Sandler still isn’t very quiet in Punch-Drunk Love, but P.T. Anderson pulls a massive rail switch with Sandler’s energy and persona and redirects his spastic mania – previously only used for belligerent misfits – into a fractured, stunted man; the kind of guy who would trash a restaurant bathroom and then say, “I’m sorry I beat up the bathroom.” The most resonant scene for me: Sandler’s character snaps and chews out his overbearing sister on a payphone. Anderson shoots it from behind during a parade, so we can only hear chunks of Sandler’s speech as his ears blush a deep red. Awesome.


From Seth Finkle, special to CC2k:

  • Keanu Reeves: The Matrix:

A basic tenet of acting is being in the moment. Drama schools across the country teach their students that each piece of dialogue has to be spoken as if you had no idea what your partner was going to say — a premise as obvious as telling a cop to arrest criminals.

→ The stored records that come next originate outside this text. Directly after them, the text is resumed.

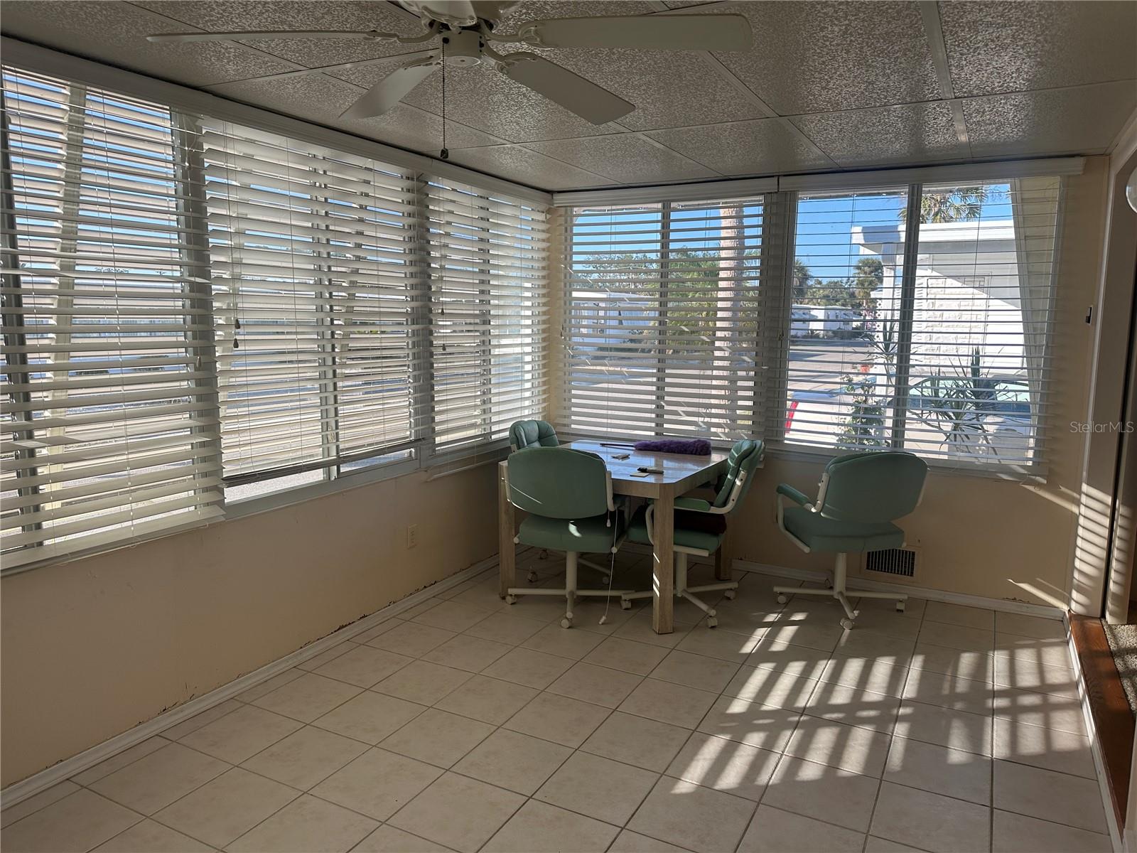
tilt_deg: -7.4
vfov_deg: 56.8
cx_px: 568
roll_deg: -0.8
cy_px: 426
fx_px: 788
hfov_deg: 71.6
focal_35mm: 24
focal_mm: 6.86
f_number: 1.78
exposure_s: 1/910
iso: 80
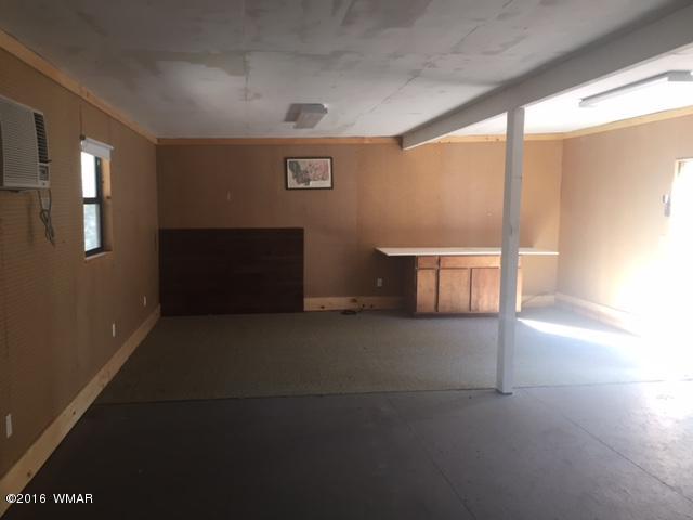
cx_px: 346
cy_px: 260
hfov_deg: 61.7
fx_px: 581
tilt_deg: -8.3
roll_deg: +0.0
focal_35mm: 29
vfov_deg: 48.2
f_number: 2.2
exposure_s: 1/30
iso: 64
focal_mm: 4.15
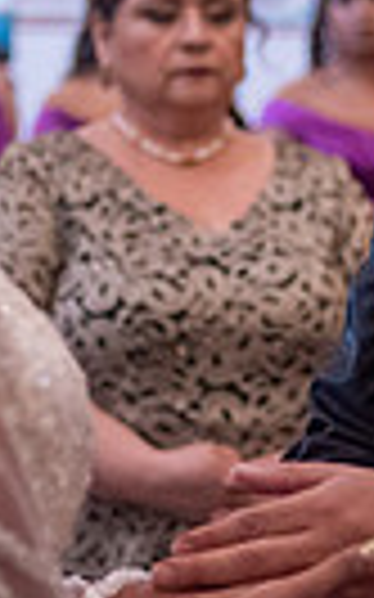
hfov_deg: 8.4
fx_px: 2547
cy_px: 209
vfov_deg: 13.4
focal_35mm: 156
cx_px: 347
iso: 2000
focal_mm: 35
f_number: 2
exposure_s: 1/250
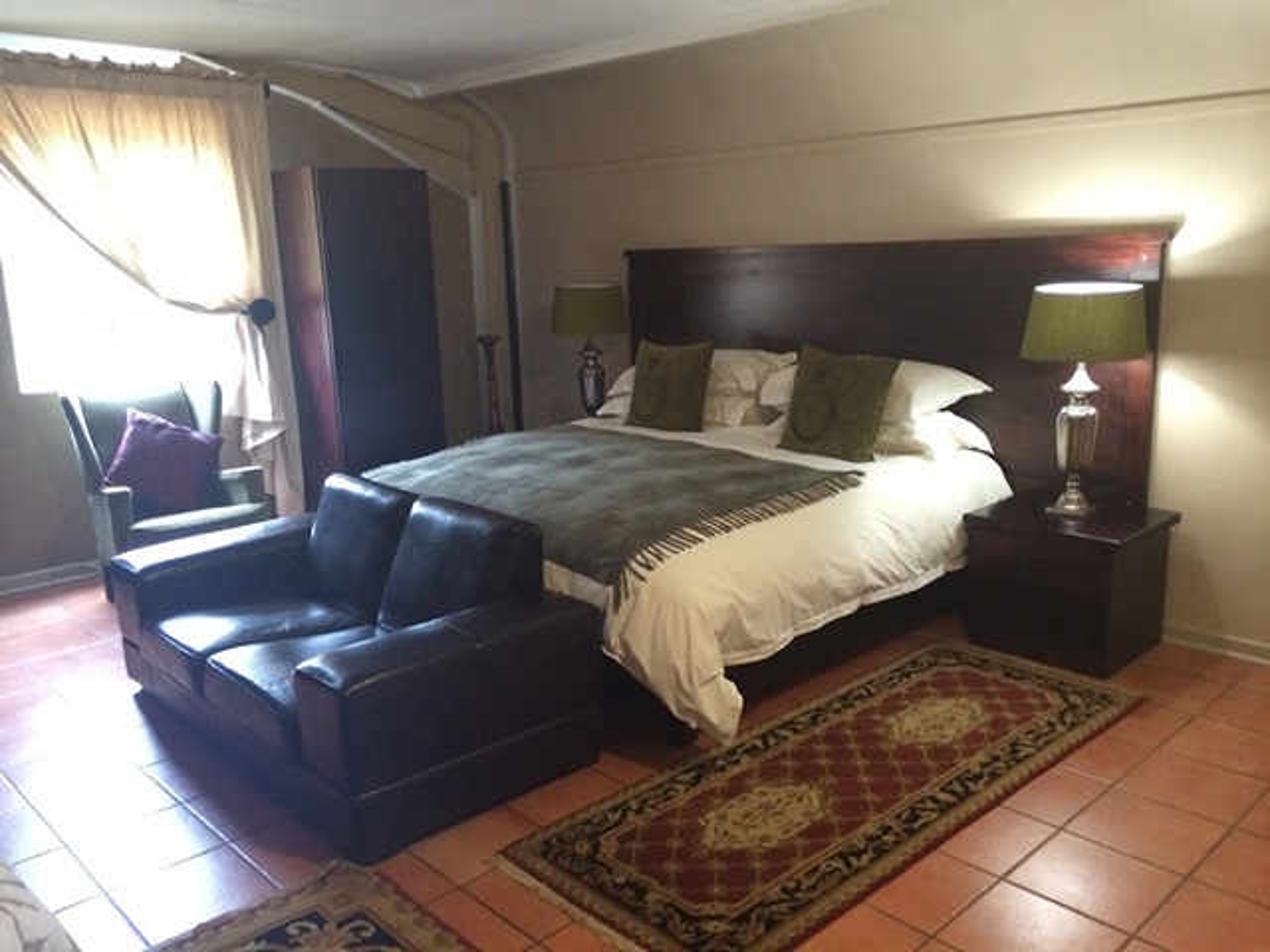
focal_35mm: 30
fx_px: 1101
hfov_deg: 60.0
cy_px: 476
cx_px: 635
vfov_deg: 46.8
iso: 400
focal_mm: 4.12
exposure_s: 1/15
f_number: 2.2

But somehow, Reeves can't even pull off that simple task. He never emotes, he never acts surprised, and he never reacts to his partner(s) speeches. Really, how is this guy still working?

Case in point: Speed. At movie's end, Sandra Bullock — babe extraordinaire — makes some off-handed comment about how great their sex is going to be, and Keanu can't muster anything more than his usual  dumbass "whoa" face — not even so much as a mischievous glimmer! And then he kisses her. That's it!

Now, why does that work for The Matrix? Easy! When you're stoned off your ass, you see the world differently. The clouds seem whiter and the grass is greener (I have only heard about this reaction, of course). So, naturally, when your only style of acting is perma-stoned and your acting assignment is to realize the world is fake and run by machines, you would have to be stoned to not freak the hell out!

He makes me puke when I think of the money my parents are spending to let me to learn the works of Shakespeare, Chekhov, Ibsen and Moliere and this jackass pompous SOB can makes millions by acting like he's stoned! FUCK YOU, KEANU!